[Items from a data source]
________________________________________

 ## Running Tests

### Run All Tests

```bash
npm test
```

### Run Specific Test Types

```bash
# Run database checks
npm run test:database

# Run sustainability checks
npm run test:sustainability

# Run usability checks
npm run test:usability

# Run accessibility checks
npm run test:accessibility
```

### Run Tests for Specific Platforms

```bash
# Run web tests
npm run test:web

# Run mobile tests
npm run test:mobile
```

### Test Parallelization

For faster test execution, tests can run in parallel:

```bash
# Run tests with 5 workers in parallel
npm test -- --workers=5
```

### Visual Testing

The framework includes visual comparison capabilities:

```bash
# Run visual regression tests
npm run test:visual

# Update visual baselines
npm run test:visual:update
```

________________________________________

_Assignment_. Lines above that contain the string "checks" make up the answer.

_Finished task_.
# Run database checks
# Run sustainability checks
# Run usability checks
# Run accessibility checks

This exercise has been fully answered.